What to work on:
(a) Answer these questions about the notebook excerpt on loading WKT and WKB data into a SpatialRDD:
(i) Which file path is passed to WktReader.readToGeometryRDD?
(ii) Which file path is passed to WkbReader.readToGeometryRDD?
(iii) Which grid type is given to point_rdd.spatialPartitioning?
(b) Translate this heading line from the notebook excerpt on loading WKT and WKB data into a SpatialRDD into Spanish: "Converting RDD Spatial join result to DF directly, avoiding jvm python serde".
(c) Resume the notebook excerpt on loading WKT and WKB data into a SpatialRDD, starting right after the call to point_rdd.spatialPartitioning.

Passage:

____

WKT - loading to SpatialRDD¶

In [74]:

wkt_rdd = WktReader.readToGeometryRDD(sc, "data/county_small.tsv", 0, True, False)

In [75]:

wkt_rdd

Out[75]:

<sedona.core.SpatialRDD.spatial_rdd.SpatialRDD at 0x7fb797a23430>

In [76]:

Adapter.toDf(wkt_rdd, sedona).printSchema()

root
 |-- geometry: geometry (nullable = true)

In [77]:

Adapter.toDf(wkt_rdd, sedona).show(5, True)

+--------------------+
|            geometry|
+--------------------+
|POLYGON ((-97.019...|
|POLYGON ((-123.43...|
|POLYGON ((-104.56...|
|POLYGON ((-96.910...|
|POLYGON ((-98.273...|
+--------------------+
only showing top 5 rows

WKB - load to SpatialRDD¶

In [78]:

wkb_rdd = WkbReader.readToGeometryRDD(sc, "data/county_small_wkb.tsv", 0, True, False)

In [79]:

Adapter.toDf(wkb_rdd, sedona).show(5, True)

+--------------------+
|            geometry|
+--------------------+
|POLYGON ((-97.019...|
|POLYGON ((-123.43...|
|POLYGON ((-104.56...|
|POLYGON ((-96.910...|
|POLYGON ((-98.273...|
+--------------------+
only showing top 5 rows

Converting RDD Spatial join result to DF directly, avoiding jvm python serde¶

In [80]:

point_rdd.spatialPartitioning(GridType.KDBTREE)

____

Material shown:
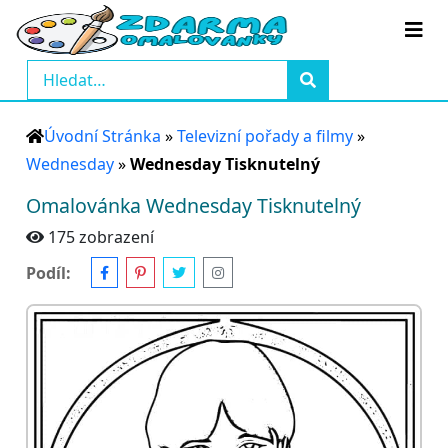
Úvodní Stránka
»
Televizní pořady a filmy
»
Wednesday
»
Wednesday Tisknutelný
Omalovánka Wednesday Tisknutelný
175 zobrazení
Podíl: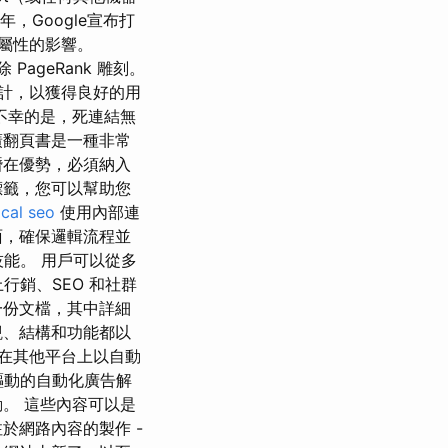
年，Google宣布打
ow 屬性的影響。
 PageRank 雕刻。
心設計，以獲得良好的用
不幸的是，死連結無
廣翻頁書是一種非常
潛在優勢，必須納入
標籤，您可以幫助您
ocal seo
使用內部連
面，確保邏輯流程並
技能。 用戶可以從多
行銷、SEO 和社群
了一份文檔，其中詳細
觀、結構和功能都以
以在其他平台上以自動
據驅動的自動化廣告解
。 這些內容可以是
於網路內容的製作 -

____

List of answers:
(a)
(i) "data/county_small.tsv"
(ii) "data/county_small_wkb.tsv"
(iii) GridType.KDBTREE

(b) Conversión del resultado del join espacial de RDD directamente a DF, evitando la serde entre la JVM y Python

(c)
rectangle_rdd.spatialPartitioning(point_rdd.getPartitioner())
# building an index
point_rdd.buildIndex(IndexType.RTREE, True)
# Perform Spatial Join Query
result = JoinQueryRaw.SpatialJoinQueryFlat(point_rdd, rectangle_rdd, False, True)

In [81]:

# without passing column names, the result will contain only two geometries columns
geometry_df = Adapter.toDf(result, sedona)

In [82]:

geometry_df.printSchema()

root
 |-- leftgeometry: geometry (nullable = true)
 |-- rightgeometry: geometry (nullable = true)

In [83]:

geometry_df.show(5)

+--------------------+--------------------+
|        leftgeometry|       rightgeometry|
+--------------------+--------------------+
|POLYGON ((-87.092...|POINT (-86.94719 ...|
|POLYGON ((-86.816...|POINT (-86.709657...|
|POLYGON ((-86.816...|POINT (-86.717655...|
|POLYGON ((-86.749...|POINT (-86.736302...|
|POLYGON ((-86.749...|POINT (-86.735506...|
+--------------------+--------------------+
only showing top 5 rows

In [84]:

geometry_df.collect()[0]

Out[84]:

Row(leftgeometry=<POLYGON ((-87.093 34.264, -87.093 34.422, -86.764 34.422, -86.764 34.264, -...>, rightgeometry=<POINT (-86.947 34.29)>)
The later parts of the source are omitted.